* _Dataset items_:
........

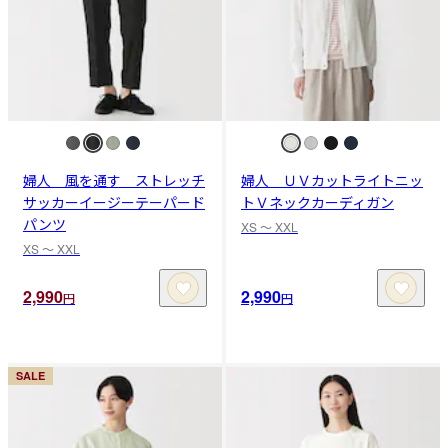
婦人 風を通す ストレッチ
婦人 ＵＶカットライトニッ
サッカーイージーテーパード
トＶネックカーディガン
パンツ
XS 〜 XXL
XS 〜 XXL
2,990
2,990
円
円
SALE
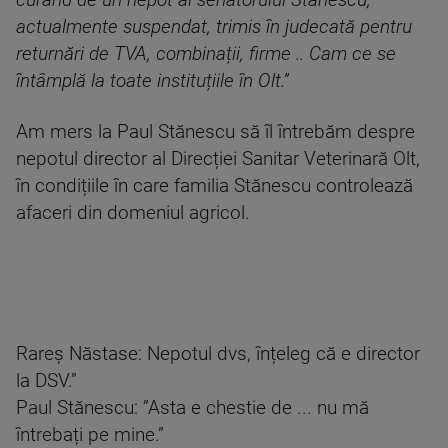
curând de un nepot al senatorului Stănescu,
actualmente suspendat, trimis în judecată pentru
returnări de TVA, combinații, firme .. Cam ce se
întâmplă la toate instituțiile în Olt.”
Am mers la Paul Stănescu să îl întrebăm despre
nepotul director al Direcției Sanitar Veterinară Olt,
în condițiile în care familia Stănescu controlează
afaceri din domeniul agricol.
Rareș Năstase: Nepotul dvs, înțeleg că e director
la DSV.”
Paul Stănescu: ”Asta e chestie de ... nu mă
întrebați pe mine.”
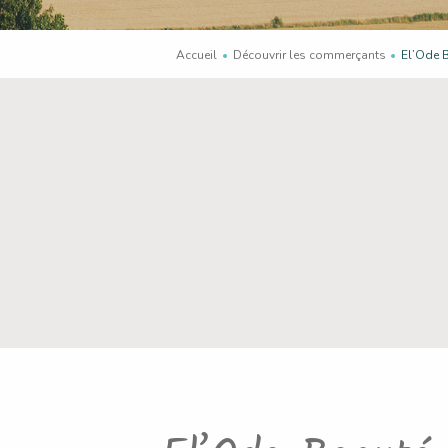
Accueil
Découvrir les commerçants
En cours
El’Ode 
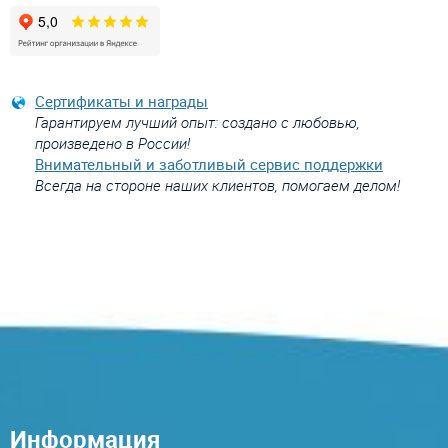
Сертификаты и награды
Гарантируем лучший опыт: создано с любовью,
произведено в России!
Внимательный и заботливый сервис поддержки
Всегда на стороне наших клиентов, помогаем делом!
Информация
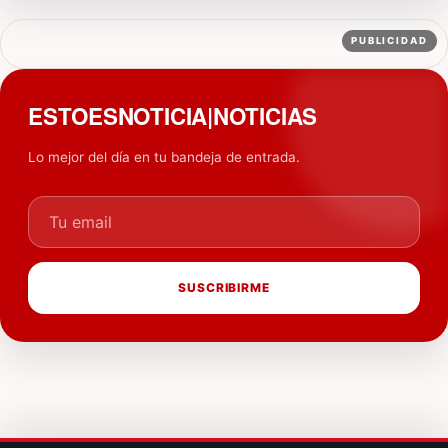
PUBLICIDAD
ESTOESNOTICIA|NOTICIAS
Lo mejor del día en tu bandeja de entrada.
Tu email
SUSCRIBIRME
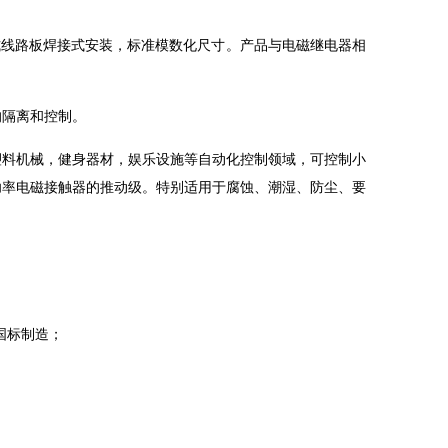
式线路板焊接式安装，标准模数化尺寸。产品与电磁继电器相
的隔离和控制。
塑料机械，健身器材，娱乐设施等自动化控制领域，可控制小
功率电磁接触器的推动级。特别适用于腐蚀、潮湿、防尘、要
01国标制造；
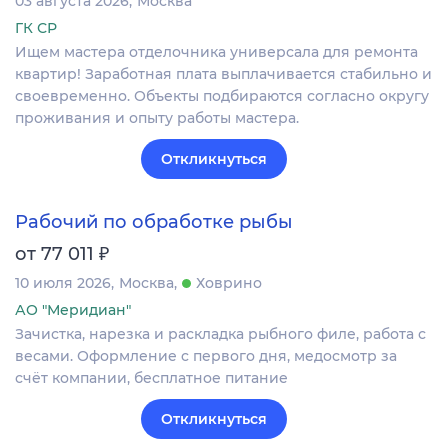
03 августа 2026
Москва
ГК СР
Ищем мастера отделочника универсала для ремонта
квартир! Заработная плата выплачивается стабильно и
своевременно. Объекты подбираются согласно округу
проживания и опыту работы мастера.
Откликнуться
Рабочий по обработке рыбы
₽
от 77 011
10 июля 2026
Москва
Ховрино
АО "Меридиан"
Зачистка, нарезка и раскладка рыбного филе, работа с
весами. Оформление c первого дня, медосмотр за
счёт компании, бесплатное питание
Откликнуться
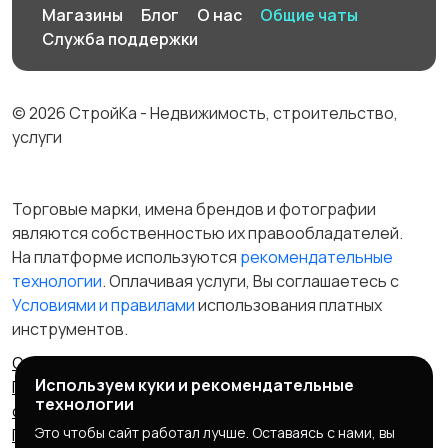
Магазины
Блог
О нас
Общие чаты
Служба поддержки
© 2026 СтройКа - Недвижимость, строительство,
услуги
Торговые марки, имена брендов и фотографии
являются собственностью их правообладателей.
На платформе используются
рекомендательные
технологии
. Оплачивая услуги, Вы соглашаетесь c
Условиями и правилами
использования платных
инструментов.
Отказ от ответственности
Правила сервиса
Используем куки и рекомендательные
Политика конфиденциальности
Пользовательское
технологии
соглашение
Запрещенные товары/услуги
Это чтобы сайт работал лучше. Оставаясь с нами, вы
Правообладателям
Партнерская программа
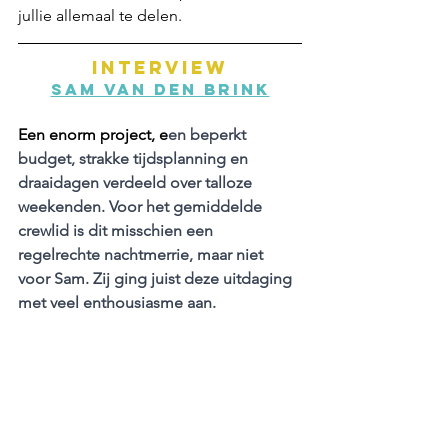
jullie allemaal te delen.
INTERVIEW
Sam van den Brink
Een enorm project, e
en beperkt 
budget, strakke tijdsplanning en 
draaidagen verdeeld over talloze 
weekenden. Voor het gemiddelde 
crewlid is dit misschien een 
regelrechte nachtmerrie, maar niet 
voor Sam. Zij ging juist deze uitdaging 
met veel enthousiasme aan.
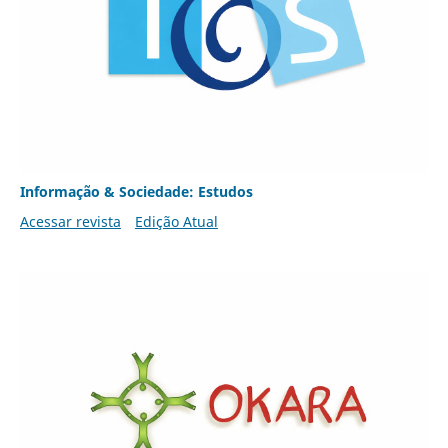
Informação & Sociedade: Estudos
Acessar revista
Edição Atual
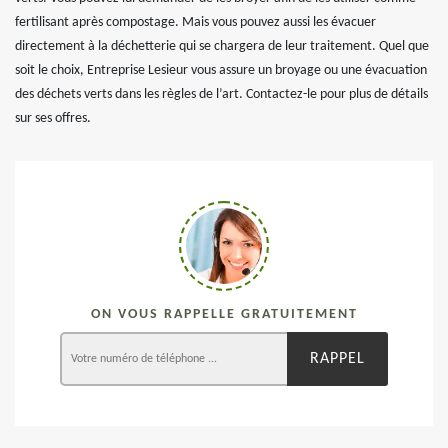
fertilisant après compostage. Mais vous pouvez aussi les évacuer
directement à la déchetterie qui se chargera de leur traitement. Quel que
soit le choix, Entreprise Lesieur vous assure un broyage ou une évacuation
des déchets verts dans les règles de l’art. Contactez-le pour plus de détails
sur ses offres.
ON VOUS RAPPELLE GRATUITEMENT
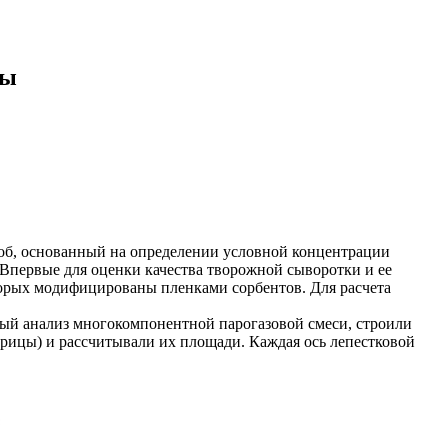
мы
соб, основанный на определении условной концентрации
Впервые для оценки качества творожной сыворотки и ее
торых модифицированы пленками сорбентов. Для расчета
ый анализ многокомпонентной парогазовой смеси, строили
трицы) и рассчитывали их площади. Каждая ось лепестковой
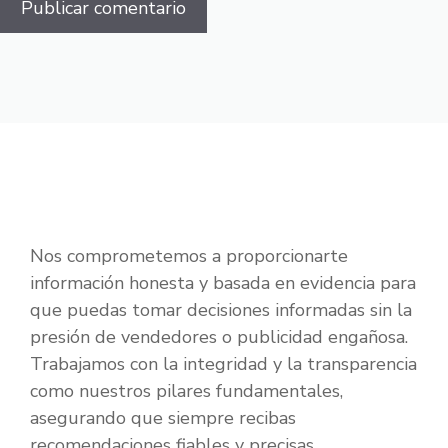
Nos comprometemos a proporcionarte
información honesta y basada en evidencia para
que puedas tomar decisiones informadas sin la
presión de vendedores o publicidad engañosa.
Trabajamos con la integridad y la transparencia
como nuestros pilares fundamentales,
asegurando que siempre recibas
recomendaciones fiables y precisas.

........

* _ACTIVITY_: Select every line in the records above that contains the word "Stănescu", treating uppercase and lowercase letters as distinct.

* _ANSWER BELOW_:
curând de un nepot al senatorului Stănescu,
Am mers la Paul Stănescu să îl întrebăm despre
în condițiile în care familia Stănescu controlează
Paul Stănescu: ”Asta e chestie de ... nu mă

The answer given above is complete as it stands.